The Home Court Reality Check
All four home teams won Saturday:
- Cavaliers beat Raptors 126-113
- Knicks beat Hawks (Brunson: 28 and 7)
- Nuggets beat Timberwolves 116-105
- Lakers beat Rockets 107-98
Historically, home teams in NBA playoff Game 1s win roughly 65% of the time. A 4-0 sweep on Day 1 is not unusual. What's more interesting for bettors is what happens in Game 2. Historically, Game 2 home winners drop to about 60%, and the line typically moves 1 to 2 points toward the road team as sharps remember that travel is real and adjustments are coming.
Translation: don't blindly lay chalk at home in every Game 2 just because Saturday printed. The market is already pricing that in.
One Betting Stat You Should Have Tattooed
LeBron-led teams are 13-0 in first-round series after winning Game 1. Thirteen and zero. So if you're considering the Lakers series price (futures for Lakers to win the series), that number was decent before Saturday and is now substantially shorter. If you liked the Lakers +1.5 or +2 in series wins, that boat has likely sailed. But live series pricing after specific game outcomes is where recreational bettors can still find value, particularly if Doncic or Reaves trend toward a return for Game 3 or 4.
What's Next: Sunday's Slate and the Wemby Debut
Sunday, April 19, brings a four-game slate including Celtics vs. 76ers, Suns vs. Thunder, Magic vs. Pistons, and the one we've all been waiting for: Victor Wembanyama's playoff debut as the Spurs face the Trail Blazers. Wemby's first postseason game. His props are going to be juiced like a Florida orange. Be careful. The books know what you want to bet.
The Lakers and Rockets run it back Tuesday night for Game 2. Watch the injury report closely. If Durant plays, the total moves up 4 to 6 points. If Doncic or Reaves returns for LA, the spread shifts the other way. First one to the injury news has the edge.

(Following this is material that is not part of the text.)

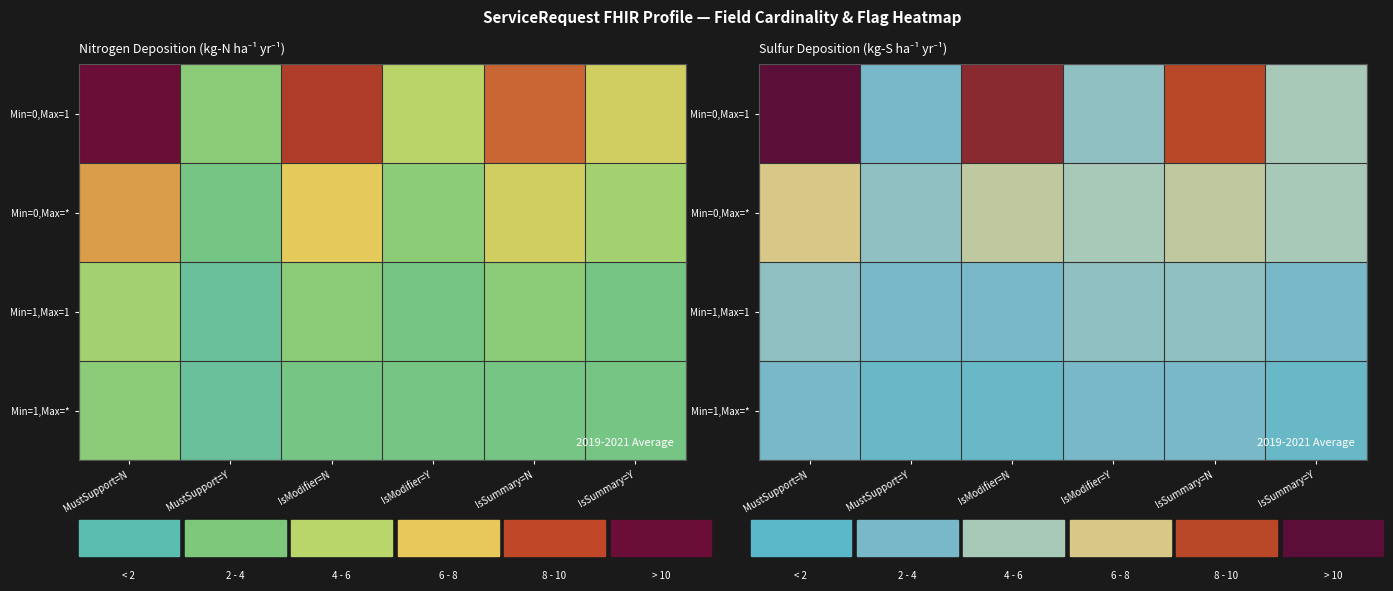

Rank the categories by Min=0,Max=* value from lowest to highest.

MustSupport=Y, IsModifier=Y, IsSummary=Y, IsModifier=N, IsSummary=N, MustSupport=N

The Takeaway for Your Tuesday Slip
Three things to remember:
First, when star players sit, totals drop harder than the public thinks. Fade the over when two stars are out.
Second, role players in forced-starter minutes hit their prop overs at a rate that should embarrass the oddsmakers. Watch the injury reports before lines lock.
Third, home court isn't magic. It's worth about 2 to 3 points in the NBA playoffs, and the market already knows that. Don't pay a premium for it in Game 2 just because Game 1 went chalk.
Play smart, shop lines, and remember: the house edge is real, but so is information. You just have to move faster than the guy setting the number.